« T’oublies pas mon rendez-vous au Planning familial, hein ? », s’assure Léna (le prénom a été changé), 13 ans, la tête dans l’entrebâillement de la porte, avant de lancer un bisou dans la direction de son éducatrice spécialisée, Emilie (qui a requis l’anonymat), 36 ans. Il est 9 heures du matin, et les affaires de l’adolescente, regroupées dans des sacs dépareillés, ont trouvé une place dans un coin du bureau de l’Association d’animation, de prévention et d’insertion (AAPI), à Tourcoing (Nord). Remplis à ras bord, ces sacs racontent, sans bruit, le départ de Léna d’une énième famille d’accueil.
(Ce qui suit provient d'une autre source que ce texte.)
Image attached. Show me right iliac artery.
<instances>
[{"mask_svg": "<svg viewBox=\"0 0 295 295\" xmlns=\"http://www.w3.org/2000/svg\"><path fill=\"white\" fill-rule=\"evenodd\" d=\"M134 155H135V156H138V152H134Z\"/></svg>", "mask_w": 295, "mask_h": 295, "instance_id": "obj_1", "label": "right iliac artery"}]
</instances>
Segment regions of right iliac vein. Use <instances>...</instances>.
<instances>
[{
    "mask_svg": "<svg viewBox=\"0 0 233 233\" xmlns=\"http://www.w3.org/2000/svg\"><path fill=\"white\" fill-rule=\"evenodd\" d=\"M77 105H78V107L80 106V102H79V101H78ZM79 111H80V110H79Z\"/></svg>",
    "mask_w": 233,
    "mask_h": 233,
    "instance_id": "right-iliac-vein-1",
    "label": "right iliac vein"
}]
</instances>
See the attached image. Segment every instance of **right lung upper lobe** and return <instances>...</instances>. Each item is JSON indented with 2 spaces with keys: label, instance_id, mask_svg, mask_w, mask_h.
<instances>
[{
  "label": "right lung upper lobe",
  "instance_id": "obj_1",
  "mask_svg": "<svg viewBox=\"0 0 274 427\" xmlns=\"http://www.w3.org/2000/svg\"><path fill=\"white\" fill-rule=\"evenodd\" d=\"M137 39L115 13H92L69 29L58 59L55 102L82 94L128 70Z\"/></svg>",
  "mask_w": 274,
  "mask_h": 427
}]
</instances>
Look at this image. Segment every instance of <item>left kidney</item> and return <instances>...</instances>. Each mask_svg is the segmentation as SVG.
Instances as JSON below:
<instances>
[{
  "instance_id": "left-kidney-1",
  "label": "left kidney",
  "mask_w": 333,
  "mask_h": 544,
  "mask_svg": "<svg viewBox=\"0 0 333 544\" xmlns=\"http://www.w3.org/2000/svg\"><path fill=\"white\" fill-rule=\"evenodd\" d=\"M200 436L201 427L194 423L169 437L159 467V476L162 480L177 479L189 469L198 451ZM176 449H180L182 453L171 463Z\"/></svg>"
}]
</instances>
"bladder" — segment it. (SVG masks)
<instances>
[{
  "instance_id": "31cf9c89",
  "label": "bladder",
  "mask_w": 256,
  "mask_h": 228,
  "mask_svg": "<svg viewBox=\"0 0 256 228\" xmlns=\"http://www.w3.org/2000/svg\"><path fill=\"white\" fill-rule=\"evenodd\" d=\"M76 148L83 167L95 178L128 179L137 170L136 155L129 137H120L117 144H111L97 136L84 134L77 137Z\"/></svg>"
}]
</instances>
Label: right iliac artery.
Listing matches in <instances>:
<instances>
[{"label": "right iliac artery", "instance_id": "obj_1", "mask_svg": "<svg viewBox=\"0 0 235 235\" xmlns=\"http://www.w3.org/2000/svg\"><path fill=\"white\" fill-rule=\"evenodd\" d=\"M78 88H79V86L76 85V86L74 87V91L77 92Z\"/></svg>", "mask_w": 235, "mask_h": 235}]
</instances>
Ballottée entre les maisons d’enfants à caractère social et les hôtels sociaux des Hauts-de-France et de Belgique, depuis la mort de sa mère et la mesure d’éloignement visant son père, la jeune fille associe désormais le cadre familial à un théâtre d’abus et de contraintes.
Depuis que Léna a 11 ans, Emilie l’accompagne ainsi sur les chemins accidentés de l’Aide sociale à l’enfance (ASE). Une nouvelle fugue signalée par une famille d’accueil ? Elle écoute le mal-être que Léna y ressentait. Des problèmes de comportement rapportés par un foyer ? Elle durcit le ton mais garde la tête froide. On lui évoque l’errance de Léna dans les rues de Roubaix, en présence d’hommes plus âgés, faisant parfois craindre le pire ? Elle accueille sa parole sans ciller. « C’est la seule adulte en qui je peux avoir confiance, je peux tout lui dire, même mes conneries. Elle voit tout sur [l’application] Snap[chat] », débite l’adolescente, sourire aux lèvres malgré les circonstances.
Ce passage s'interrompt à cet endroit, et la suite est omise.